The problems of abortion and euthanasia reformulated

Induced abortion and euthanasia are in every way delicate, sensitive topics, which provoke and are charged with strong emotions; for and against. Perhaps because the two phenomena strike and affect our innermost humanity and life itself.

In addition, history is full of heartbreaking stories of young women with unwanted pregnancies, who are ‘forced’ into the arms of abortionists who, under risky conditions, ‘help’ the women; sometimes with fatal results for both the woman and the fetus.

And yet, some things need to be addressed in the debate, things that may not be very popular and which are not really heard or understood:

With abortion and euthanasia, life at both ends of the life spectrum is contested: The beginning and the end. In doing so, life is subjected to relativism, removed from its absolute value and dignity, which makes life cheaper and easier to take – also for others. Abortion and euthanasia thus undermine the absolute value and dignity of everyone’s life.

From time to time, it is put forward in the debate that abortion is a human right. But according to the Universal Declaration of Human Rights, everyone has the right to life (Article 3). And since life starts at conception, the universal human right to life starts there: Abortion (and euthanasia) is not a human right.

If we apply a religious approach to the issue, based on Toward the Light, then this work tells us that the divine element and the flood of light from God are granted to every human foetus at conception. Induced abortion breaks this flood of light.

At the other end of the life spectrum, the flood of light is broken prematurely by euthanasia.

When applying a religious interpretation to the issue, we can also use the, Lejeune declaration from where we can capture the essence and provide the following brief formulation and interpretation: Human life is sacrosanct from conception until natural death, that is a death which is neither self-inflicted nor inflicted on you by others.
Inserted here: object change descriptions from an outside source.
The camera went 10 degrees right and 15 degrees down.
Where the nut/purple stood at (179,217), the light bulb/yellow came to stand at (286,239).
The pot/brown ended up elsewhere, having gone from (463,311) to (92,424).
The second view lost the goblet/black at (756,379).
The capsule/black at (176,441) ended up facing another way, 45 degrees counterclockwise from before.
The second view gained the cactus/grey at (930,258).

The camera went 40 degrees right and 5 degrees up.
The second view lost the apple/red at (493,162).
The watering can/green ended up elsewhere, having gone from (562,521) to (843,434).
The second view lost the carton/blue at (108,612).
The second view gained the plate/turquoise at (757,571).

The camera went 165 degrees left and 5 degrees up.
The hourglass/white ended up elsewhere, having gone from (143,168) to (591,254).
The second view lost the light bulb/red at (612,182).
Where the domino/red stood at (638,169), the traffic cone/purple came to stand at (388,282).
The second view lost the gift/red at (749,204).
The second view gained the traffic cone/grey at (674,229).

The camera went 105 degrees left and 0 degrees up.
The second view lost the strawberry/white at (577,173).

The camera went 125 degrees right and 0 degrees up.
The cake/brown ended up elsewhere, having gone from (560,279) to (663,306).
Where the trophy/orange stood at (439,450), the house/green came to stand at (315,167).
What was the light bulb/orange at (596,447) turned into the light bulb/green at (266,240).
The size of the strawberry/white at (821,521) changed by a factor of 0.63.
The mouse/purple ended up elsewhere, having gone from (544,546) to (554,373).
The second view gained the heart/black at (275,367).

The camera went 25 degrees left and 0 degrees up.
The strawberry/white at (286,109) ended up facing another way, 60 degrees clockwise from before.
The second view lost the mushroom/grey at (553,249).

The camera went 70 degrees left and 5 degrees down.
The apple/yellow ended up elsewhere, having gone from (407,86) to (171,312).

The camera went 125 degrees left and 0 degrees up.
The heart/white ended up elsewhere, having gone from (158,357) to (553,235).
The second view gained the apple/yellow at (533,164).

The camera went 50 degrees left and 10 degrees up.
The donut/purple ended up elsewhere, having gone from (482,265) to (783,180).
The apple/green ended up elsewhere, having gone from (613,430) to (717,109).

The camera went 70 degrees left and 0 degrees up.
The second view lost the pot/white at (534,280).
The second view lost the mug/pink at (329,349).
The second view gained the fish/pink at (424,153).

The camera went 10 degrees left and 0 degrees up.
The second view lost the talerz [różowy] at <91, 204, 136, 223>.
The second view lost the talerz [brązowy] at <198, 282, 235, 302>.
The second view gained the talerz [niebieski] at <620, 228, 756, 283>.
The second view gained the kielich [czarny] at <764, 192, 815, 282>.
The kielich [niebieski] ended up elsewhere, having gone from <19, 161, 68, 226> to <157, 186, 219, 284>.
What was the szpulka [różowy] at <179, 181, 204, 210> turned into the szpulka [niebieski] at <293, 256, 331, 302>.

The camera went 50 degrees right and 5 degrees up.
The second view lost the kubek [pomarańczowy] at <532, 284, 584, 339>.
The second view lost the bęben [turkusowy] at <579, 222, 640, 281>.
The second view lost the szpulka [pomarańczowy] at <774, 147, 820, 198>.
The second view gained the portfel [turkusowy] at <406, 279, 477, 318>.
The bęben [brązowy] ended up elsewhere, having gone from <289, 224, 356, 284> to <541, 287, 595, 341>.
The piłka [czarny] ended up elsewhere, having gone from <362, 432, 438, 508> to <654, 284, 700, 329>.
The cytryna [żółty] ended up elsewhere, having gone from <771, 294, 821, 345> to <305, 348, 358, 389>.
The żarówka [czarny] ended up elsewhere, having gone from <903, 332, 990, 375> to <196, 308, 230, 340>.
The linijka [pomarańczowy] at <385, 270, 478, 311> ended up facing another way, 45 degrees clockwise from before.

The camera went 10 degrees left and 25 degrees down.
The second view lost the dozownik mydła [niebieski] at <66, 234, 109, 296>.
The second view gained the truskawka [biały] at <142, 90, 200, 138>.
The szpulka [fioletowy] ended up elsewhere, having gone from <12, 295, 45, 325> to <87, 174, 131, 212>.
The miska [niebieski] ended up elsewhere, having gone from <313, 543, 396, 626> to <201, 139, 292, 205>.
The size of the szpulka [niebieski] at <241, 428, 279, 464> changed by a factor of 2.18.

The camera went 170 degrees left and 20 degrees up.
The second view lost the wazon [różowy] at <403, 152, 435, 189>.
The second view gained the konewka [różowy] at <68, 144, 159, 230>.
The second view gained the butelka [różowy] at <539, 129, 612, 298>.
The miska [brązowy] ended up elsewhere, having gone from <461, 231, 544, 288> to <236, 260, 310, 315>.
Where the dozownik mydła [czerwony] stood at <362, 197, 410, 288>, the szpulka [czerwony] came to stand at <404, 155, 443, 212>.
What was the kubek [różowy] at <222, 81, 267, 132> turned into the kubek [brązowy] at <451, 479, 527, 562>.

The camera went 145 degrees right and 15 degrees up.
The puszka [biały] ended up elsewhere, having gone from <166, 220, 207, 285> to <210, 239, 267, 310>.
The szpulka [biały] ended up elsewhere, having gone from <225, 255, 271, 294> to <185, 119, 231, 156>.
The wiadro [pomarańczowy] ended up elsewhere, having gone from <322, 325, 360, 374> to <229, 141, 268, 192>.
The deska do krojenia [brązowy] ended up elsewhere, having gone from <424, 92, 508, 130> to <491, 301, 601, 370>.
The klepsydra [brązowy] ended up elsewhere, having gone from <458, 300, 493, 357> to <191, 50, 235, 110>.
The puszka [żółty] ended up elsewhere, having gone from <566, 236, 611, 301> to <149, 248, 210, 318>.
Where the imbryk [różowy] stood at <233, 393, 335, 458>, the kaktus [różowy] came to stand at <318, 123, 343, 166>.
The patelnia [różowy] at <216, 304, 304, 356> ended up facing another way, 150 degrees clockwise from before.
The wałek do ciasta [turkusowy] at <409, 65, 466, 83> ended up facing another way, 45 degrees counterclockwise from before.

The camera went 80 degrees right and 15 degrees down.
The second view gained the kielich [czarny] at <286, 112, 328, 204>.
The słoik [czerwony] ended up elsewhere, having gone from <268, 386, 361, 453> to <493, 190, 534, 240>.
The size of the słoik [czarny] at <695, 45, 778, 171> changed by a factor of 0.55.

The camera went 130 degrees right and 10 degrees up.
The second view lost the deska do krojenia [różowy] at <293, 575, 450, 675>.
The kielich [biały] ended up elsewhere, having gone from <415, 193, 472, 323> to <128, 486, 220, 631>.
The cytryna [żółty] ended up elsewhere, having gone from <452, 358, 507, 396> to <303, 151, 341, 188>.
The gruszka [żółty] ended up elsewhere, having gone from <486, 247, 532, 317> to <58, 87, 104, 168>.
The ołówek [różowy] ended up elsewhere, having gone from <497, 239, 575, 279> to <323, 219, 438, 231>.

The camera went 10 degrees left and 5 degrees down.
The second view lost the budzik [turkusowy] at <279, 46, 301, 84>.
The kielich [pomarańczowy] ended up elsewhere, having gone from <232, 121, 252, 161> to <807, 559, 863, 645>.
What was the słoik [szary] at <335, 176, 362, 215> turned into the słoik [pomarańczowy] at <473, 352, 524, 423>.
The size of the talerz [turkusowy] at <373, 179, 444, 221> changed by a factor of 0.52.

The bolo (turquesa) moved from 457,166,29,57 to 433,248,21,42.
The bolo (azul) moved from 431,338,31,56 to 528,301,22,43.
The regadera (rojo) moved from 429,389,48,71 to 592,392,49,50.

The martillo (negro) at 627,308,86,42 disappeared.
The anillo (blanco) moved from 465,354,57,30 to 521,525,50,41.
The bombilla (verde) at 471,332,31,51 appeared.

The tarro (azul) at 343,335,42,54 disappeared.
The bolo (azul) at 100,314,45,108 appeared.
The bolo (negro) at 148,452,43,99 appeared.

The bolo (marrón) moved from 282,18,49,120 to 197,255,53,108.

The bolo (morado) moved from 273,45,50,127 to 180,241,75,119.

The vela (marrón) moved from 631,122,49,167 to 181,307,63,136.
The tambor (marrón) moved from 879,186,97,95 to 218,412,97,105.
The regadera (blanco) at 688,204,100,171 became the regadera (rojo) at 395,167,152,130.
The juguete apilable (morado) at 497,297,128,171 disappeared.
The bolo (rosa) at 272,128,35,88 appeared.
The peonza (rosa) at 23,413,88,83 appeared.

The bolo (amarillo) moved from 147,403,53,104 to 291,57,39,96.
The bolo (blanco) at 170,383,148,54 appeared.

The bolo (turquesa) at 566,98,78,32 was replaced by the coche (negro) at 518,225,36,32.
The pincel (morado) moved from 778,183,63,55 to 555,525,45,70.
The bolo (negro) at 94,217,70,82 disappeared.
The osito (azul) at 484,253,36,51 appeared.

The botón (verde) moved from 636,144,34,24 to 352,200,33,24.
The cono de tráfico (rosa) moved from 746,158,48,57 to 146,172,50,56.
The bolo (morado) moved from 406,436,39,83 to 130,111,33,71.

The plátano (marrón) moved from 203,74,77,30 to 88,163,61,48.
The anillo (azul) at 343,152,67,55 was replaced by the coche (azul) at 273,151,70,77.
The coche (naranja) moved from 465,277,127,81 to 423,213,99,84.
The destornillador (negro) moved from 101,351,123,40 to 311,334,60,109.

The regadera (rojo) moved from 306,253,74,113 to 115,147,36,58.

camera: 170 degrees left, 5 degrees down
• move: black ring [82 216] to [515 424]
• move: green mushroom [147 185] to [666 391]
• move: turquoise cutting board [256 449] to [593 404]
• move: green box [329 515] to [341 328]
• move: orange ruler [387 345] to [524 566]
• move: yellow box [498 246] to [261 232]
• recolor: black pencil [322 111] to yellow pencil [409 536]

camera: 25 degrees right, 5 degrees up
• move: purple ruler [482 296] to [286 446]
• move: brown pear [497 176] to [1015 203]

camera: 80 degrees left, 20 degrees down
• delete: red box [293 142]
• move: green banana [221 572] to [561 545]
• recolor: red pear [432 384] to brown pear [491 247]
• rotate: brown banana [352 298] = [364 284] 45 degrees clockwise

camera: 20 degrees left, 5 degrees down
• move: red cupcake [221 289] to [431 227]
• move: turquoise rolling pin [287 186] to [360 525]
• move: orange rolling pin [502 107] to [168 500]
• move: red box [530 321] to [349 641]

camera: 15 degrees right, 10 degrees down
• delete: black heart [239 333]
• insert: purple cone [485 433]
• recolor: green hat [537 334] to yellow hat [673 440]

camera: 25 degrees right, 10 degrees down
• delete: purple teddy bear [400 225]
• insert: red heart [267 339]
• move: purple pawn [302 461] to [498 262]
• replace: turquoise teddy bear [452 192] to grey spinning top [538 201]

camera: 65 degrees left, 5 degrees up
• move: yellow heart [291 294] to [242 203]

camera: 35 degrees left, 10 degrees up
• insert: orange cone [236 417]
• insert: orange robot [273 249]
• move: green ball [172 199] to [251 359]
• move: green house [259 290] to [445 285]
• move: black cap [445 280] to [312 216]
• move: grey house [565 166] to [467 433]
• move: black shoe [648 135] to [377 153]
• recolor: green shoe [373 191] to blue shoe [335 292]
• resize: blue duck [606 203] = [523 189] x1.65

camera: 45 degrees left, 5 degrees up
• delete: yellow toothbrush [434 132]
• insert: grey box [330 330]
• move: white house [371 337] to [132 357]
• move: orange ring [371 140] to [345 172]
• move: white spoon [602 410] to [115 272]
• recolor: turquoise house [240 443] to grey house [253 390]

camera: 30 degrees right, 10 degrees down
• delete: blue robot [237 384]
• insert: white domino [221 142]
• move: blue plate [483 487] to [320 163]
We should add further thought and weight to the argument; not to condemn those who, in word or in deed, support the two phenomena, abortion and euthanasia, but as a sincere attempt to help where help is now needed:

We know from Toward the Light that neither abortion nor euthanasia is of real help to those suffering and in despair. According to divine laws, abortion is considered killing (see Toward the Light in general and The Addendum to the First Supplement and the Speech of Christ in Toward the Light in particular),whereby the person who either has an induced abortion or who supports these procedures by his/her words or actions accumulate guilt of sin (karma) and must in subsequent lives, incarnations, save as many human lives as are taken, and for which one shares the responsibility in case of abortion (and euthanasia).

In the event of euthanasia, the suffering from which one seeks to escape or which one seeks to avoid by choosing death is brought into the next world, where, by thought and in a dark and lonely place, such suffering must be endured over and over again until the day and hour deemed by the Lord our God to be that person’s final hour on Earth (see no 34 of the Second Supplement). Thus, rather than preventing suffering, euthanasia intensifies it.

Such legality and conditions apply whether one believes in them and acknowledges them or not.

And when that is the case, anyone can see that what, on the surface, resembles care and respect, or love, for people in desperate situations really is not. Today, in abortion and euthanasia, mighty amounts of guilt of sin (karma) are accumulated; guilt which must under the Law of Retribution inevitably be atoned in later incarnations.

Therefore, no problems are solved by this behaviour. Instead, many new ones are created, and therefore no society should have free and legal access to either abortion or euthanasia, and no person should, on his/her own, seek these desperate ‘solutions’ to unbearable problems. I say this not for my or for God’s sake, but for the sake of man, so that no one should prepare themselves for new, worse and unbearable suffering.